Maintenant, c'est la nuit. Tout dort dans Saint-Romans, après l'immense brouhaha de la journée. Une pluie torrentielle continue à tomber, et dans le grand parc où les arcs de triomphe, les trophées dressent vaguement leurs carcasses détrempées, on entend rouler des torrents le long des rampes de pierre transformées en cascades. Tout ruisselle et s'égoutte. Un bruit d'eau, un immense bruit d'eau. Seul dans sa chambre somptueuse au lit seigneurial tendu de lampes à bandes pourpres, le Nabab veille encore, marche à grands pas, remuant des pensées sinistres. Ce n'est plus son affront de tantôt qui le préoccupe, cet outrage public à la face de trente mille personnes; ce n'est pas non plus l'injure sanglante que le bey lui a adressée en présence de ses mortels ennemis. Non, ce Méridional aux sensations toutes physiques, rapides comme le tir des nouvelles armes, a déjà rejeté loin de lui tout le venin de sa rancune.
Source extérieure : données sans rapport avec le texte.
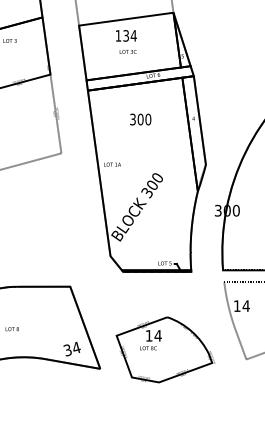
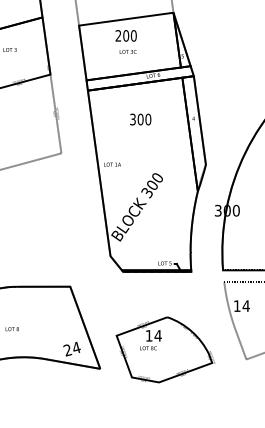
text at (125, 35): 134 -> 200
text at (9, 40) position: (9, 40) -> (9, 49)
text at (67, 350): 34 -> 24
Et puis, les favoris des cours, par des exemples fameux, sont toujours préparés à ces éclatantes disgrâces. Ce qui épouvante c'est ce qu'il devine derrière cet affront. Il pense que tous ses biens sont là-bas, maisons, comptoirs, navires, à la merci du bey, dans cet Orient sans lois, pays du bon plaisir. Et, collant son front brûlant aux vitres ruisselantes, la sueur au dos, les mains froides, il reste à regarder vaguement dans la nuit aussi obscure, aussi fermée que son propre destin.
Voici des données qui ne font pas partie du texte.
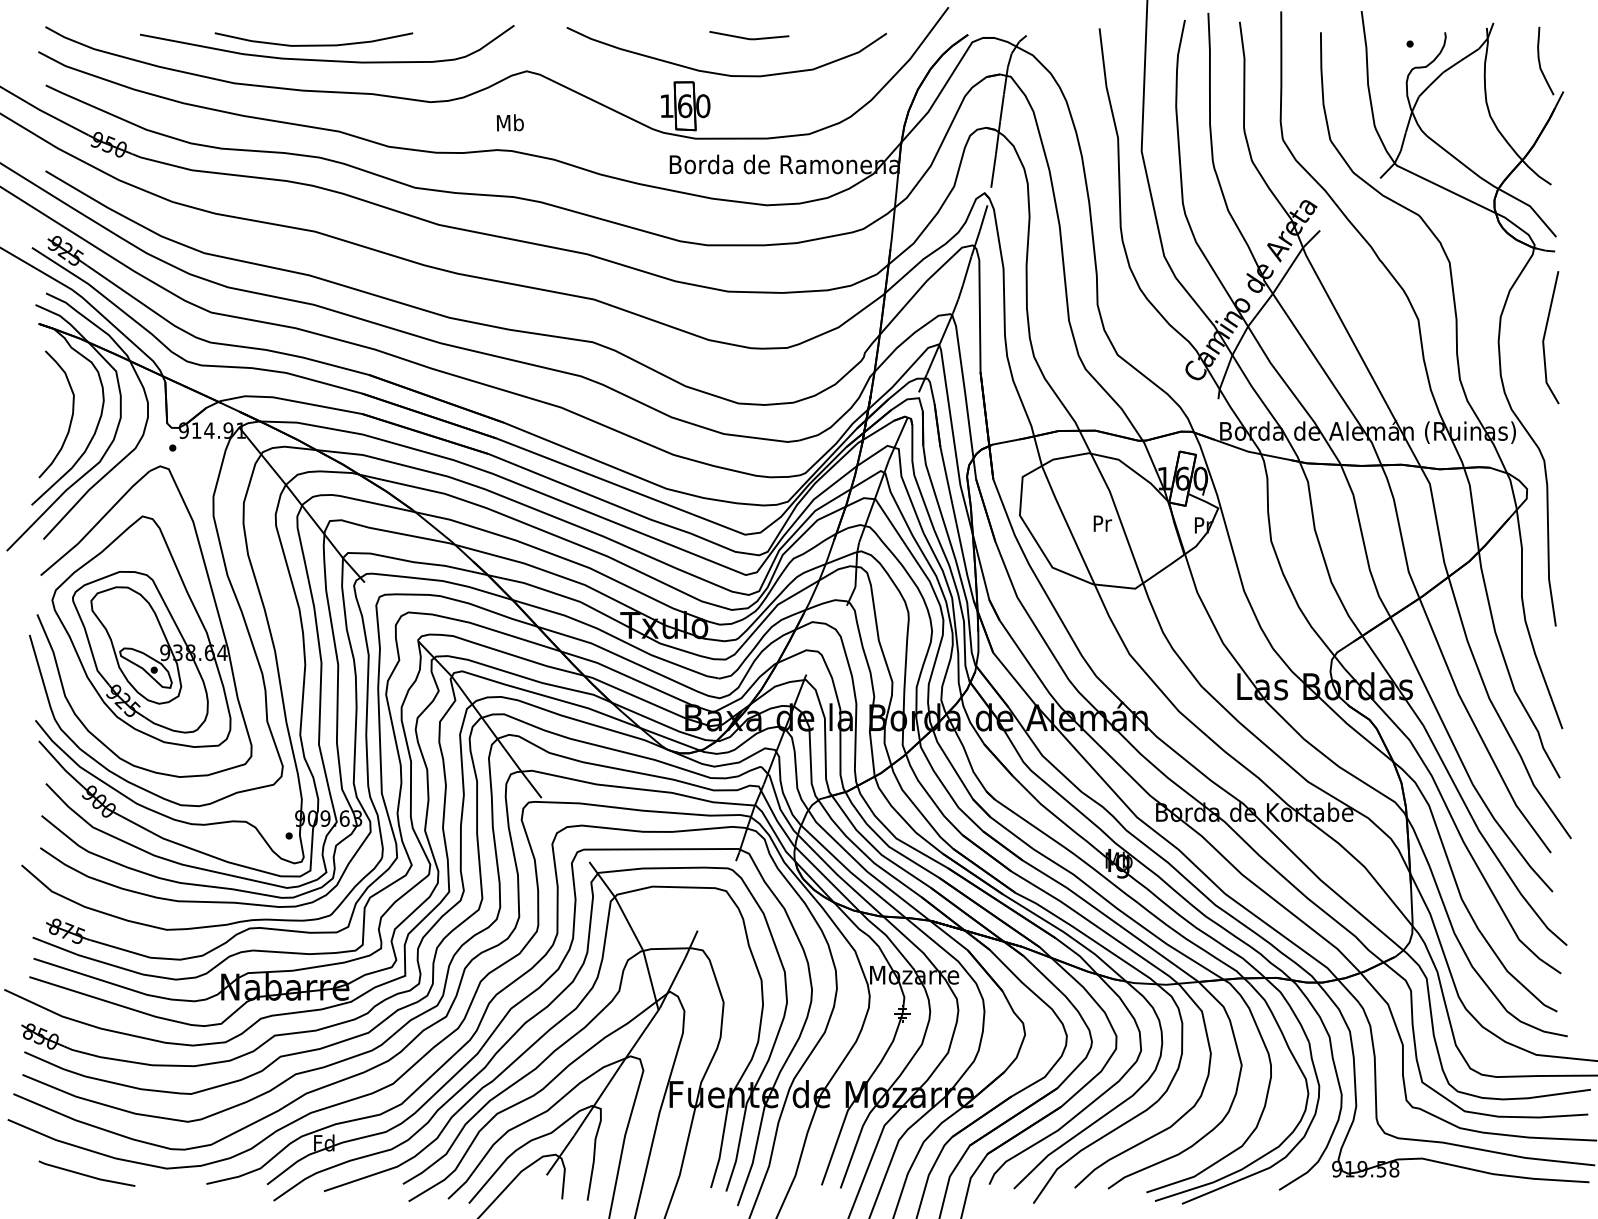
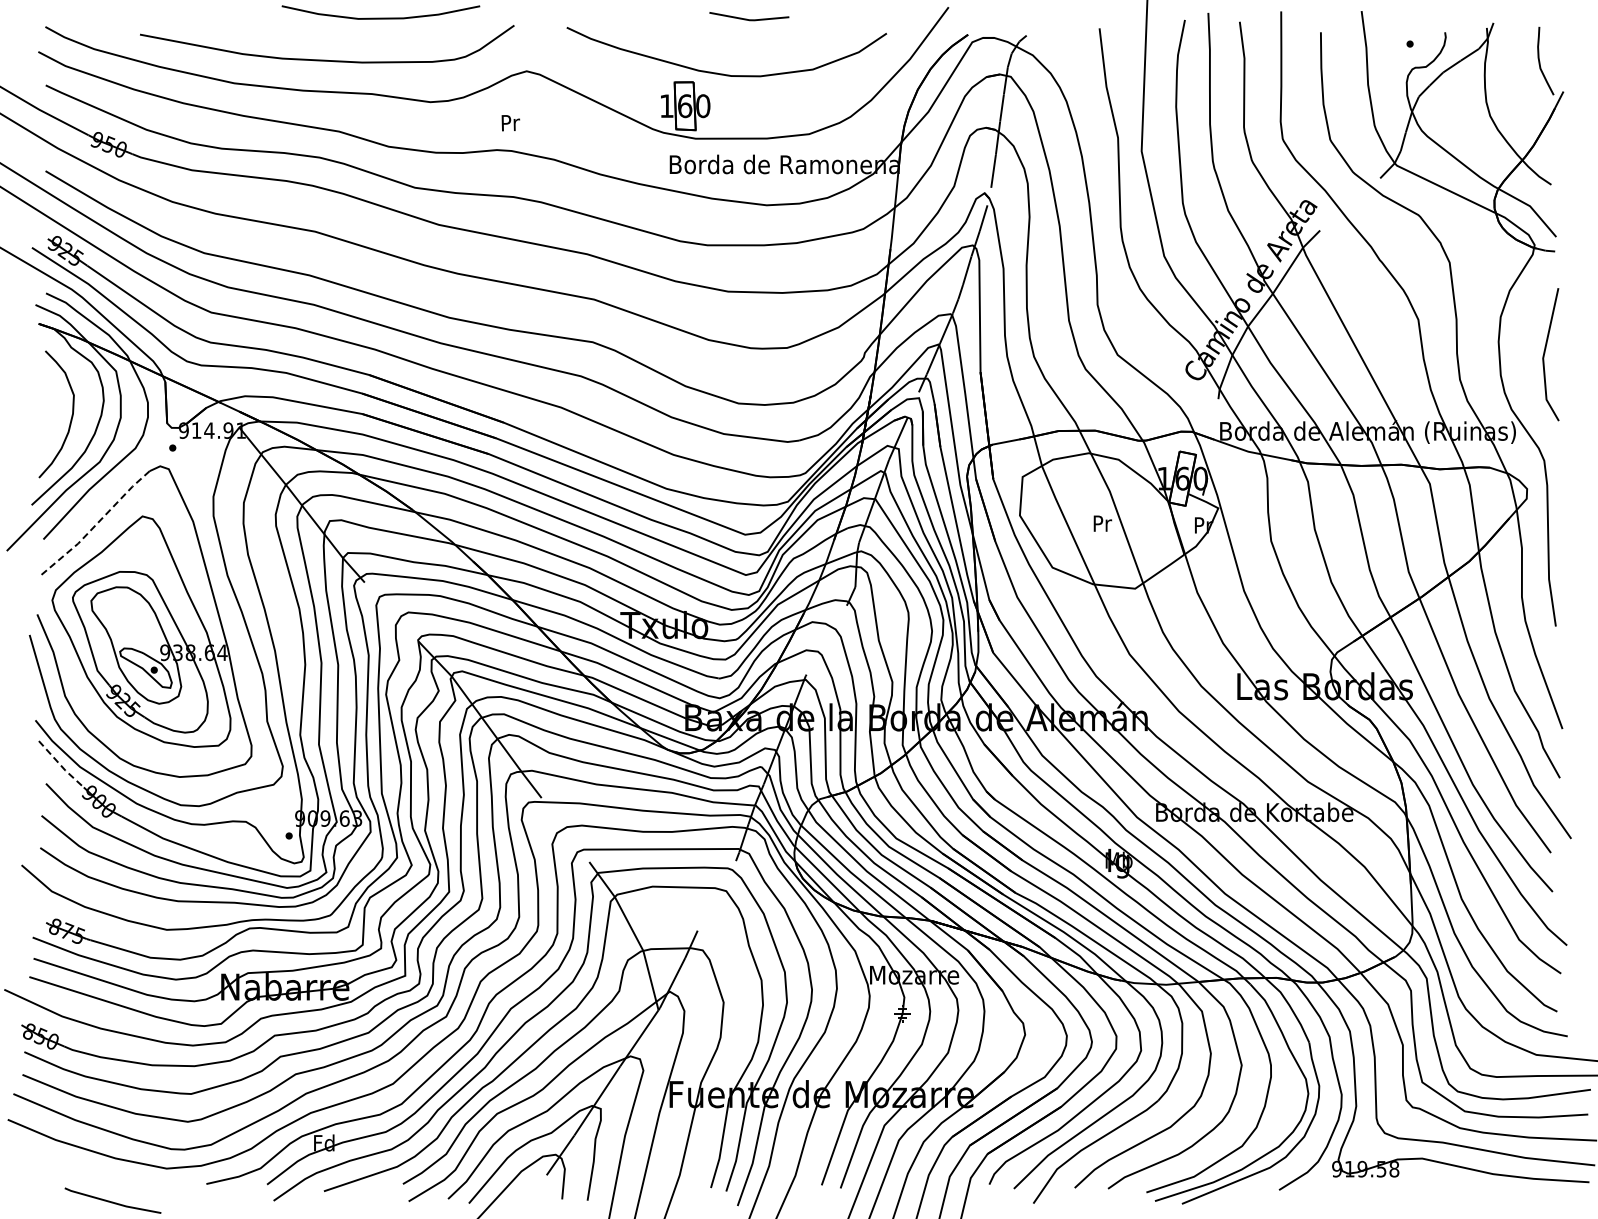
line at (747, 37) position: (747, 37) -> (747, 18)
curve at (313, 44) position: (313, 44) -> (380, 17)
text at (509, 122): Mb -> Pr
line at (1545, 336) position: (1545, 336) -> (1545, 353)
line at (96, 524): solid -> dashed
line at (61, 766): solid -> dashed
line at (86, 1174) position: (86, 1174) -> (112, 1201)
Soudain un bruit de pas, des coups précipités à la porte.

«Qui est là?

--Monsieur, dit Noël entrant à demi-vêtu, une dépêche très urgente qu'on envoie du télégraphe par estafette.
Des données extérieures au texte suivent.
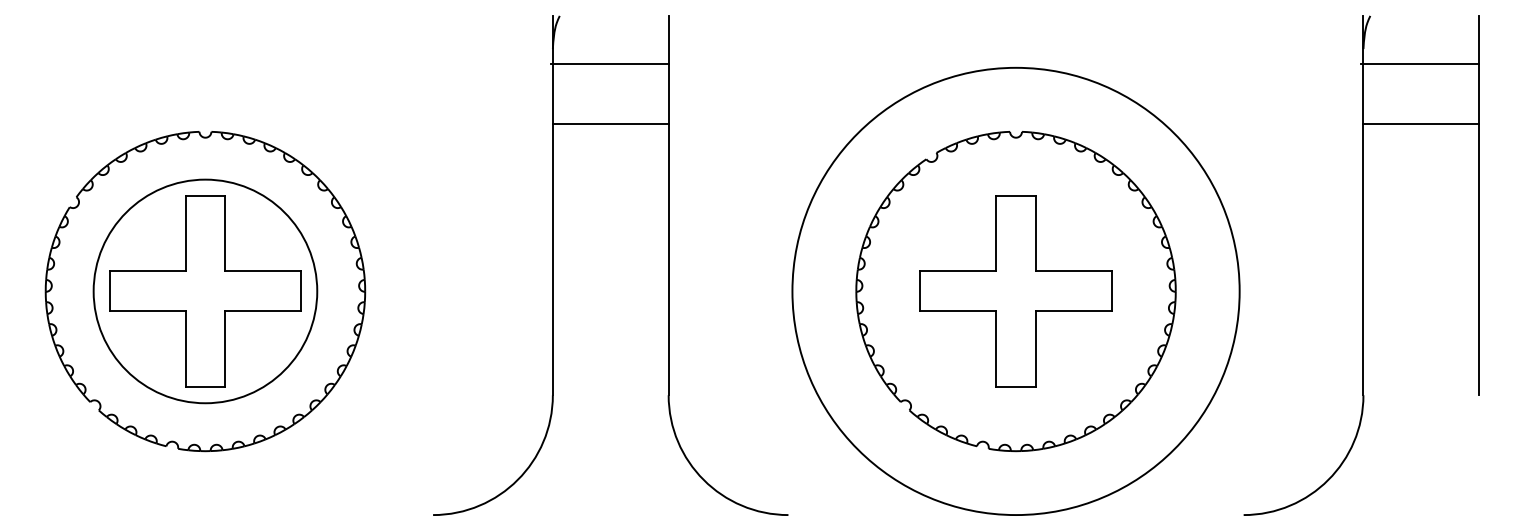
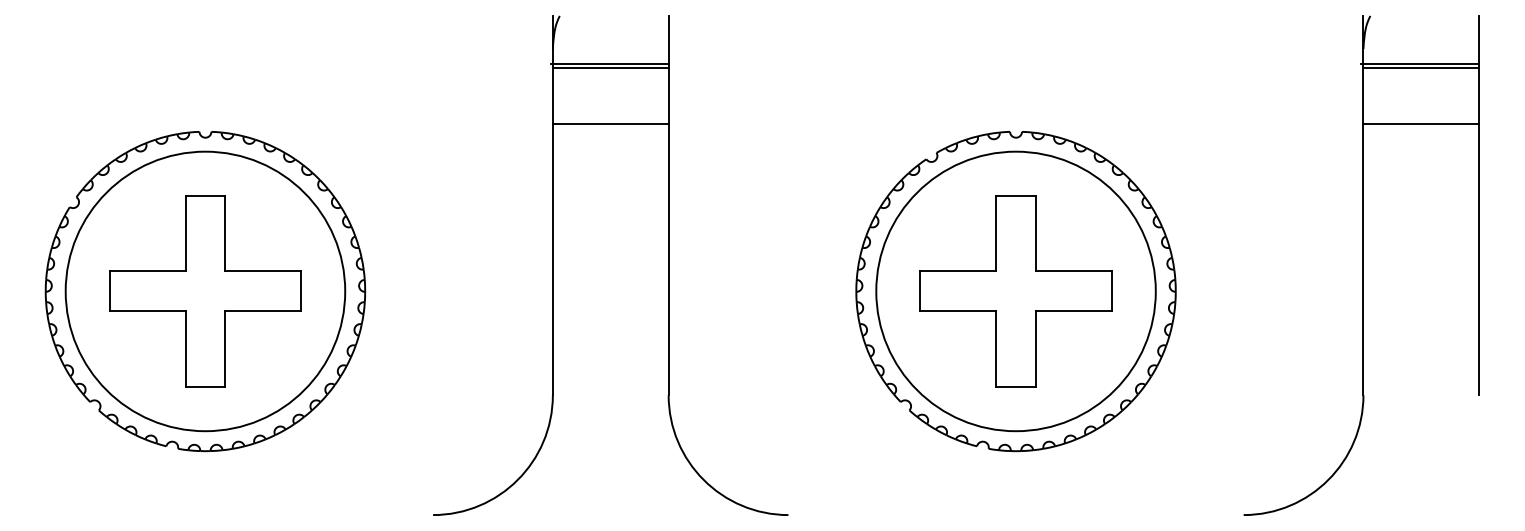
line at (610, 67): none -> present
line at (1421, 67): none -> present
circle at (205, 291) diameter: 224 px -> 280 px
circle at (1015, 291) diameter: 447 px -> 280 px
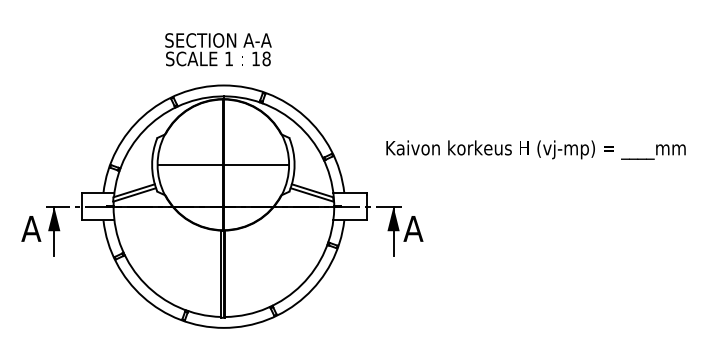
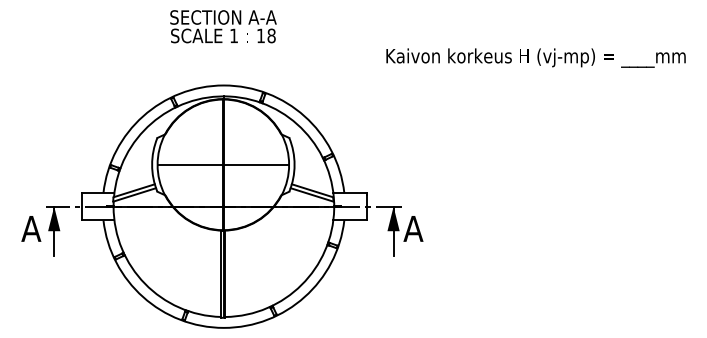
text at (218, 49) position: (218, 49) -> (223, 26)
text at (535, 149) position: (535, 149) -> (535, 57)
--Une dépêche!... Qu'y a-t-il encore?...»

Il prend le pli bleu et l'ouvre en tremblant. Le dieu, atteint déjà deux fois, recommence à se sentir vulnérable, à perdre son assurance; il connaît les peurs, les faiblesses nerveuses des autres hommes... Vite à la signature... _Mora_... Est-ce possible?... Le duc, le duc, à lui!... Oui, c'est bien cela... _M..o..r..a..._

Et au-dessus:

_Popolasca est mort. Élections prochaines en Corse. Vous êtes candidat officiel._

Député!... C'était le salut. Avec cela rien à craindre. On ne traite pas un représentant de la grande nation française comme un simple mercanti... Enfoncés les Hemerlingue...

«O mon duc, mon noble duc!»

Il était si ému qu'il ne pouvait signer. Et tout à coup:

«Où est l'homme qui a porté cette dépêche?

--Ici, monsieur Jansoulet,» répondit dans le corridor une bonne voix méridionale et familière.

Il avait de la chance, le piéton.

«Entre, dit le Nabab.»

Et, lui rendant son reçu, il prit à tas, dans ses poches toujours pleines, autant de pièces d'or que ses deux mains pouvaient en tenir et les jeta dans la casquette du pauvre diable bégayant, éperdu, ébloui de la fortune qui lui tombait en surprise dans la nuit de ce palais féerique.